Just outside my office door are shelves holding 50 linear feet of books on beer. Not everyone needs that many, of course. These titles culled from my collection include a beer book for (almost) everyone on your holiday gift list.
The first author on this list is the late English journalist Michael Jackson, who practically invented the field of beer writing in the early '70s. A few years ago, Jackson, originally a newspaperman, recalled in an interview: "I was up against not so much editorial resistance as total lack of interest. The reaction was 'Beer, who would want to read about that?' You know: 'It's only beer.' But I said, "Look, we've just spent an hour in the pub arguing about beer. Why do you think our readers are any less interested than we are?' "

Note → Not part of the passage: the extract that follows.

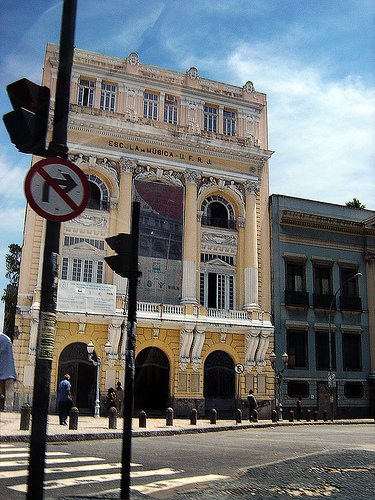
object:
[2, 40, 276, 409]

Jackson was prolific, but for a comprehensive reference work, choose his Beer Companion (Running Press, 1997). The more recent Ultimate Beer is prettier to look at, but the Companion covers the history and modern production of more than 50 styles of beer from around the world. Someday this book will be out of date, but the writing will always be fluent and enjoyable. From Aass Amber to Zunft Kölsch, this is the place to start.
The beer landscape has evolved since Jackson's death. No single author has given us a broad survey book to replace his, but a team of 44 has published what will turn out to be a perfect snapshot of world beer culture in 2010. In 1001 Beers You Must Taste Before You Die (Universe, 2010), English writer Adrian Tierney-Jones coordinated an international collection of experts, each of whom contributed a few essays on what he or she felt to be the world's best beers today. "Before you die" lists are always entertaining, and this compendium is refreshingly international in its reach.
Garrett Oliver is the well regarded brewmaster at the Brooklyn Brewery and the most passionate advocate for beer's place alongside fine food. The Brewmaster's Table: Discovering the Pleasures of Real Beer With Real Food (Ecco, 2003) isn't a cookbook, it's a celebration of flavor: a round-the-world tour of breweries and beers, with an emphasis on food and beer pairings. Oliver maintains that beer is a friendlier companion to many foods that are notoriously difficult to pair with wines—and he illustrates the point with accounts of culinary showdowns where he and a sommelier each select beverages to serve with a range of courses, with beer usually winning. The book concludes with an appendix that recommends appropriate beers for nearly 200 specific foods. Burritos? Foie gras? Smoked eel? The right beer is here.
Beer isn't just romance and tradition: It's a big business, and it can be a dirty one. In 2008, Anheuser-Busch, a family-run business for more than a century and the biggest brewing company in the world, fell into the hands of InBev, a Belgian/ Brazilian conglomerate. Distracted by the Great Recession, the public hardly noticed as various players, some of them members of the Busch family, facilitated the takeover. Julie Macintosh, a financial journalist who covered the story for the Financial Times, published the detailed account in Dethroning the King: The Hostile Takeover of Anheuser-Busch, an American Icon (John Wiley & Sons, 2010). The story has relevance not only for the brewing industry but more broadly for American businesses in a global economy.
The sale of A-B is dramatic, but not unique in an industry peopled with larger-than-life characters. A number of histories of American beer have been attempted by beer enthusiasts, but Maureen Ogle brought a professional historian's rigor to her research for Ambitious Brew: The Story of American Beer (Harcourt, 2007). Although beer was part of American society from colonial days, Ogle concentrates on the influx of 19th-century German immigrants who transformed our drinking preferences and created the world's dominant beer style. Their legacy endured temperance, Prohibition, world wars and national consolidation, and—despite the attention we lavish on craft beer—American lager is arguably the most influential beer ever brewed.
If you decide to make a contribution to beer history, brewing your own beer can be rewarding from the very first batch, but also challenging enough to keep its millions of practitioners engaged as they perfect their skills. John J. Palmer's How to Brew: Everything You Need To Know To Brew Beer Right The First Time (Brewers Publications, 2006) covers the basics for the novice brewer in easy-to-follow language and guides more experienced home brewers through intermediate and advanced techniques.
To finish, a ripping yarn of adventure on the high seas ... with beer. English writer Pete Brown was familiar with the oft-told story of the origin of India pale ale, a potent beer created at Burton-on-Trent and preserved with enough alcohol and hops to withstand the sea voyage to outposts of the Empire. In Hops and Glory, One Man's Search for the Beer that Built the British Empire (Macmillan, 2009), Brown set out to carry a specially brewed barrel of IPA on an 18,000-mile journey from the English Midlands to Calcutta, re-creating the original sea voyages. Along the way, he encounters pirates, prostitutes, seasickness, the fall of an empire, dark nights of Pete Brown's soul—in short, this is much more than "just a beer book," and exactly the thing for that long Christmas afternoon.